Record excerpts:
=== Begin Enclosure ===
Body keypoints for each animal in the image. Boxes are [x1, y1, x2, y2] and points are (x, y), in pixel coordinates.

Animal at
=== End Enclosure ===
=== Begin Enclosure ===
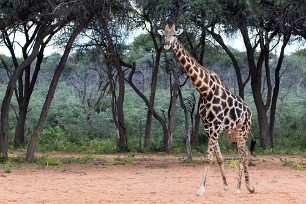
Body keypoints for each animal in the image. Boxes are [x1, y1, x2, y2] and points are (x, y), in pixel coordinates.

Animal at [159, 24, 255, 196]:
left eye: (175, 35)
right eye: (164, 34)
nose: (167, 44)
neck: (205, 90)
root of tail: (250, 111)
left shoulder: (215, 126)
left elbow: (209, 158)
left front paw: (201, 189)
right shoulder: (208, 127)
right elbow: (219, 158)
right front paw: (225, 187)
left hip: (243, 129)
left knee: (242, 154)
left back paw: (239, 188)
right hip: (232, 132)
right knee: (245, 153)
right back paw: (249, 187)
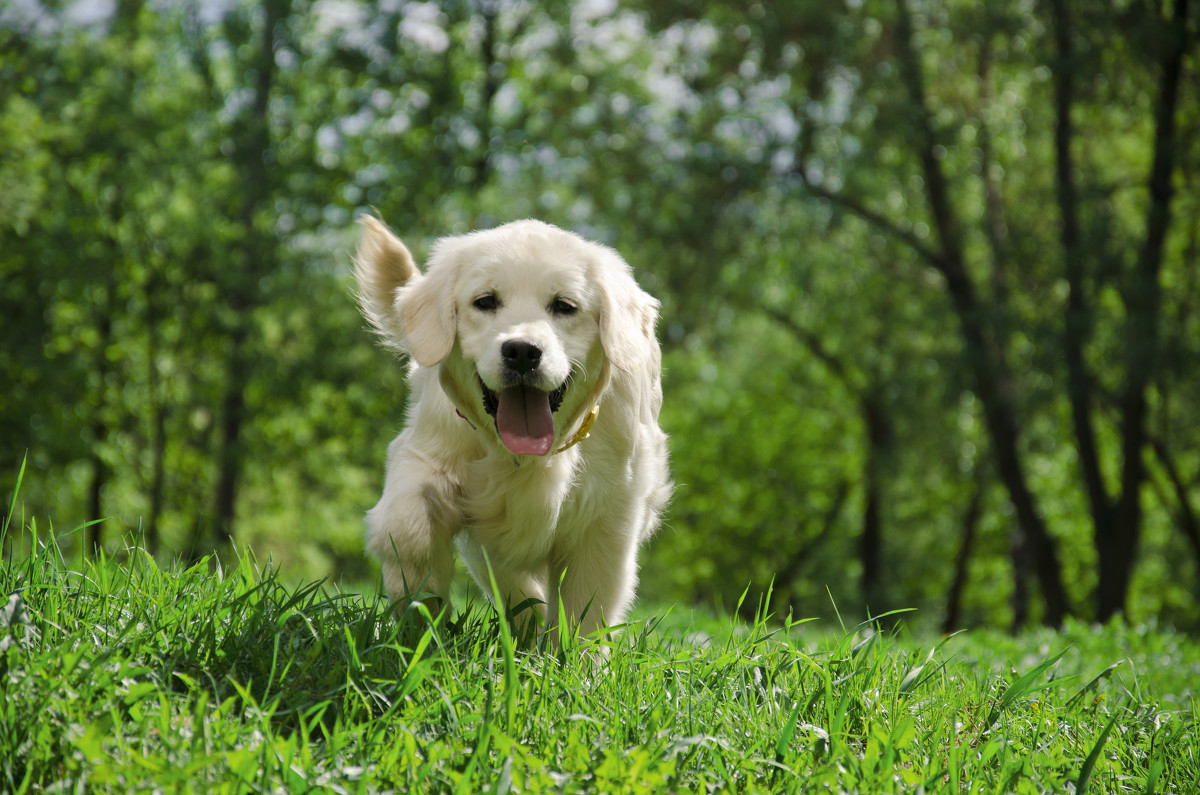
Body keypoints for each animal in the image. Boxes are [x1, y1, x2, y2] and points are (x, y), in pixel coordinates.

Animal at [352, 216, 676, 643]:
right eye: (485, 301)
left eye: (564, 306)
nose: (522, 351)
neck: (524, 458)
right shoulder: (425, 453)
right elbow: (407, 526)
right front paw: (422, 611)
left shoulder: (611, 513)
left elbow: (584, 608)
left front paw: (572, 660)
=== End Enclosure ===
About this task: From the line containing "left eye: (564, 306)" down to the line containing "left front paw: (572, 660)" in the material above, reproduce every line exactly, including the two end lines.

Exercise response:
left eye: (564, 306)
nose: (522, 351)
neck: (524, 458)
right shoulder: (425, 453)
right elbow: (407, 526)
right front paw: (422, 611)
left shoulder: (611, 513)
left elbow: (584, 608)
left front paw: (572, 660)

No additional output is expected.